What to do >> For the records below, tally the lines that include the word "share" and report the number alone.

Study material >>
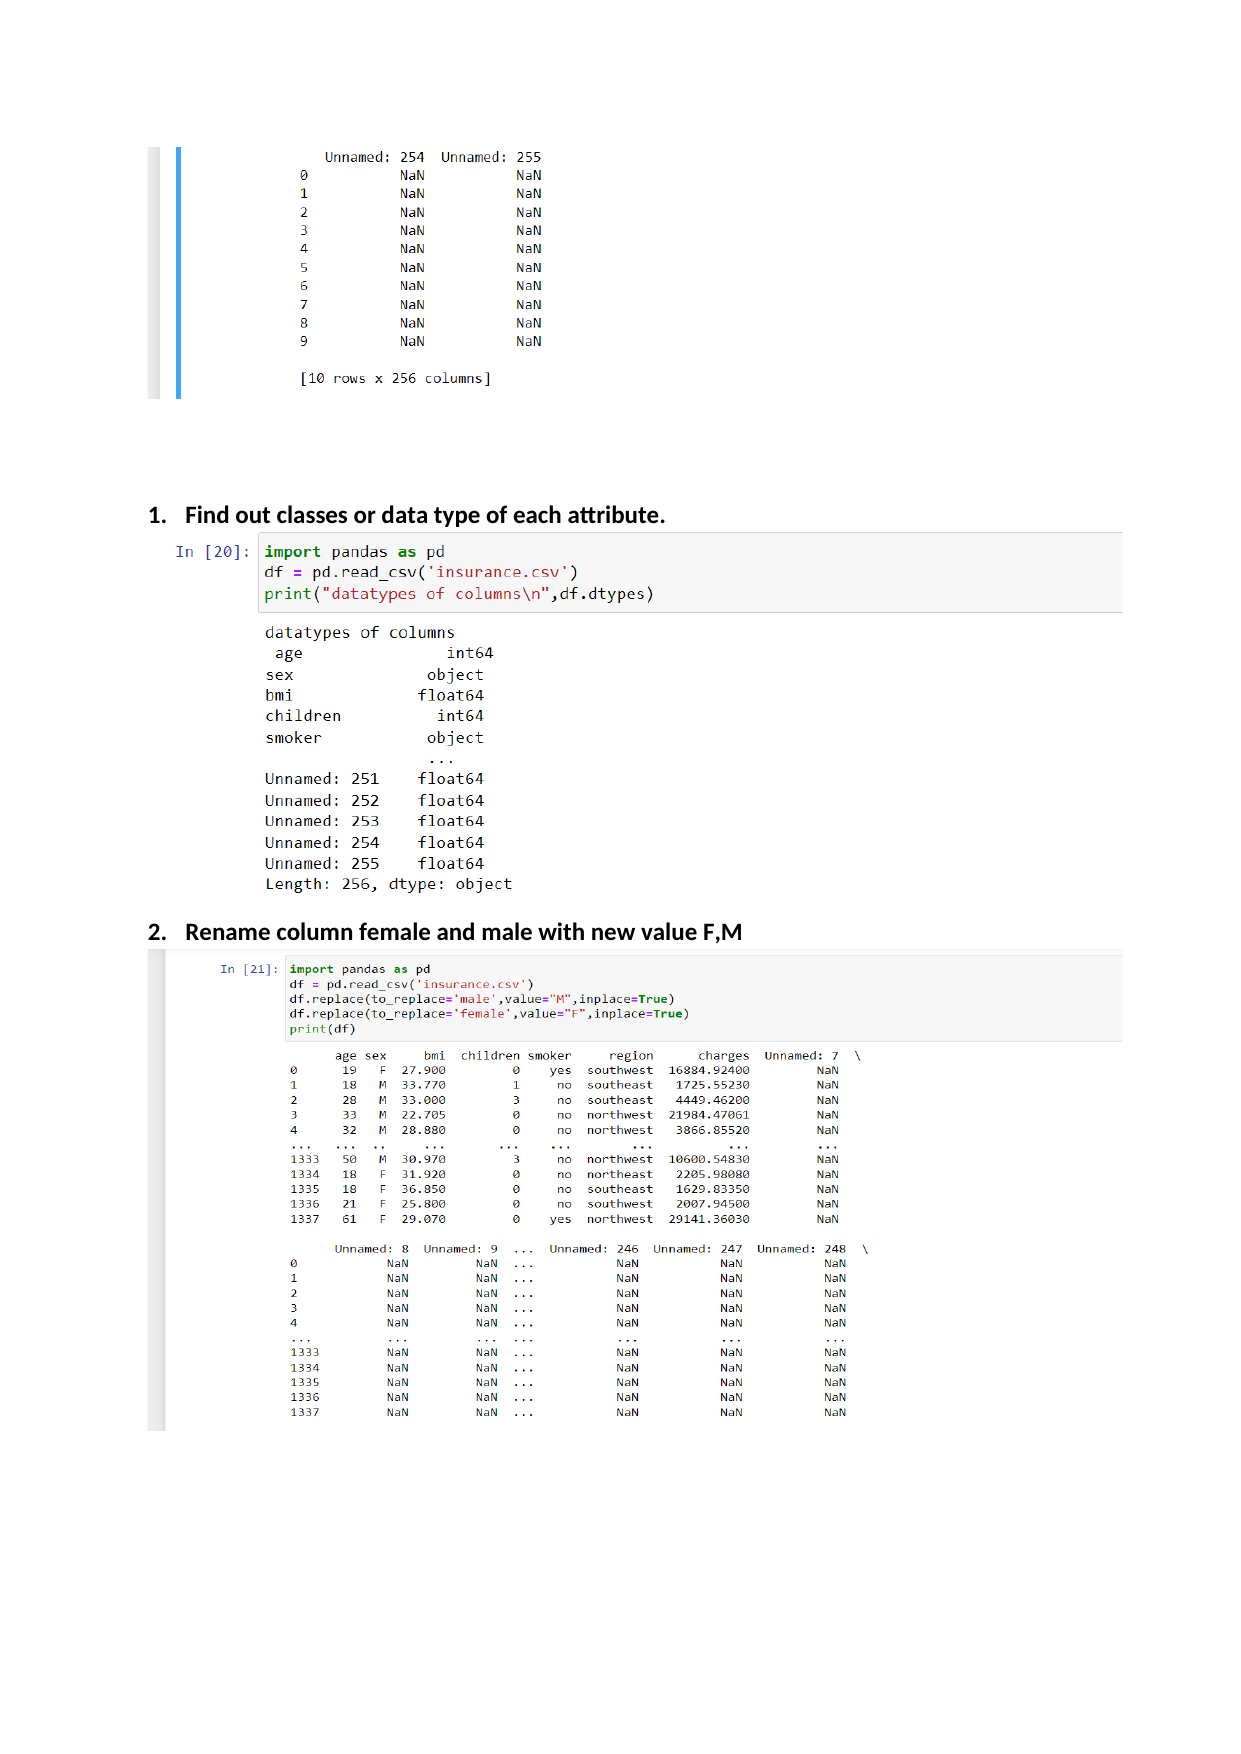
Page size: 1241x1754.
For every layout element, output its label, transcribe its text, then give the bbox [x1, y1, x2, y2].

list Find out classes or data type of each attribute. [148, 499, 1092, 530]
list Rename column female and male with new value F,M [148, 916, 1092, 947]
picture [147, 147, 1123, 399]
picture [147, 532, 1123, 914]
picture [147, 949, 1123, 1431]
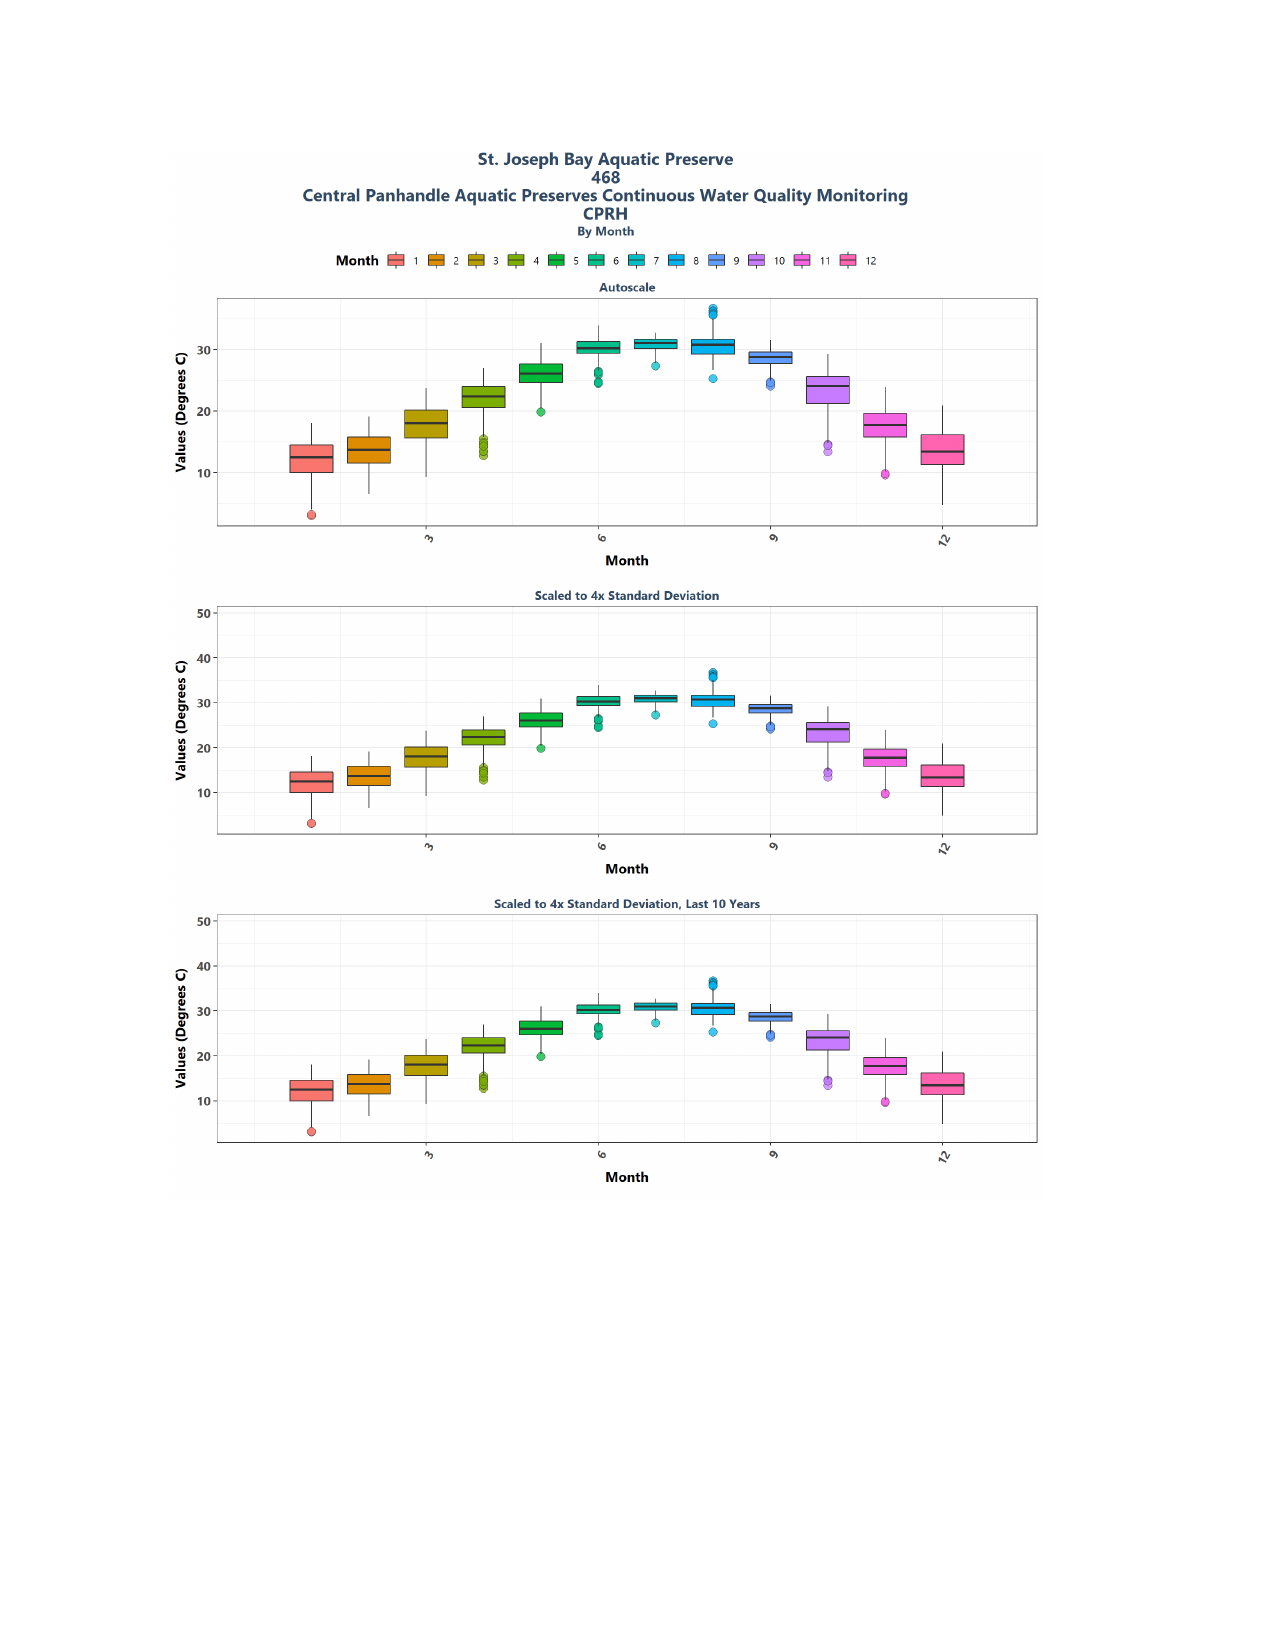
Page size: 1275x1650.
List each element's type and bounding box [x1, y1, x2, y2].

picture [168, 150, 1044, 1200]
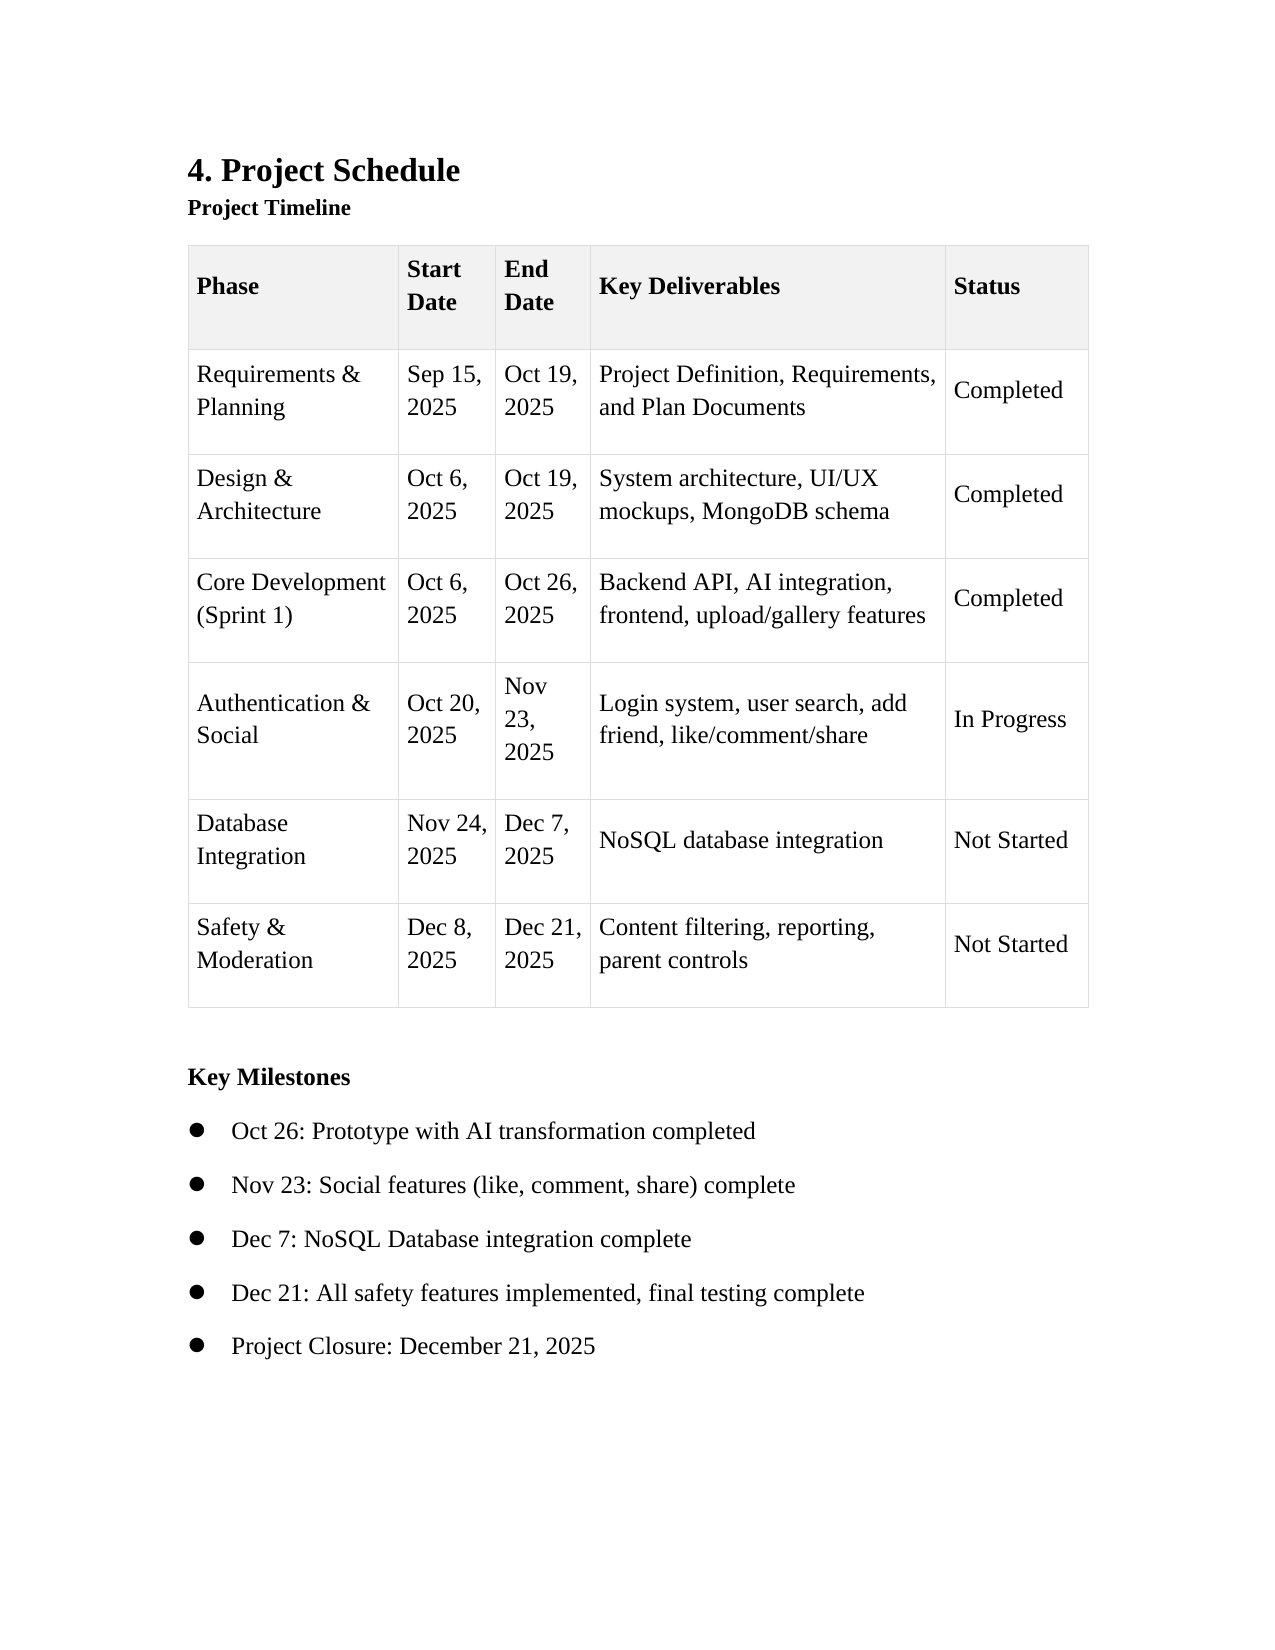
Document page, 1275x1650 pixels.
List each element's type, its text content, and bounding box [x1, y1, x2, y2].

table_cell Oct 19, 2025 [496, 350, 590, 453]
table_cell Sep 15, 2025 [399, 350, 495, 453]
table_cell Oct 26, 2025 [496, 559, 590, 662]
list Nov 23: Social features (like, comment, share) complete [187, 1170, 1087, 1199]
table_cell Oct 19, 2025 [496, 455, 590, 558]
table_cell Nov 24, 2025 [399, 800, 495, 903]
table_cell Completed [946, 559, 1088, 662]
table_cell Oct 20, 2025 [399, 663, 495, 799]
table_cell Dec 21, 2025 [496, 904, 590, 1007]
table_cell Project Definition, Requirements, and Plan Documents [591, 350, 945, 453]
table_cell Requirements & Planning [189, 350, 398, 453]
list Dec 7: NoSQL Database integration complete [187, 1224, 1087, 1252]
table_header Key Deliverables [591, 246, 945, 349]
table_cell Not Started [946, 904, 1088, 1007]
table_cell Not Started [946, 800, 1088, 903]
table_cell Completed [946, 350, 1088, 453]
table_cell Oct 6, 2025 [399, 559, 495, 662]
table_cell Database Integration [189, 800, 398, 903]
list Project Closure: December 21, 2025 [187, 1331, 1087, 1360]
table_header Status [946, 246, 1088, 349]
subtitle 4. Project Schedule [187, 150, 1087, 188]
list Oct 26: Prototype with AI transformation completed [187, 1116, 1087, 1145]
table_cell Nov 23, 2025 [496, 663, 590, 799]
table_cell Login system, user search, add friend, like/comment/share [591, 663, 945, 799]
table_cell Core Development (Sprint 1) [189, 559, 398, 662]
table_header Phase [189, 246, 398, 349]
table_header End Date [496, 246, 590, 349]
table_cell Authentication & Social [189, 663, 398, 799]
table_cell Backend API, AI integration, frontend, upload/gallery features [591, 559, 945, 662]
list Dec 21: All safety features implemented, final testing complete [187, 1278, 1087, 1306]
table_cell Design & Architecture [189, 455, 398, 558]
table_cell Safety & Moderation [189, 904, 398, 1007]
table_cell Dec 8, 2025 [399, 904, 495, 1007]
table_cell System architecture, UI/UX mockups, MongoDB schema [591, 455, 945, 558]
table_header Start Date [399, 246, 495, 349]
text Project Timeline [187, 194, 1087, 220]
table_cell NoSQL database integration [591, 800, 945, 903]
table_cell In Progress [946, 663, 1088, 799]
table_cell Content filtering, reporting, parent controls [591, 904, 945, 1007]
table_cell Dec 7, 2025 [496, 800, 590, 903]
text Key Milestones [187, 1062, 1087, 1091]
table_cell Oct 6, 2025 [399, 455, 495, 558]
table_cell Completed [946, 455, 1088, 558]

Your response >> 2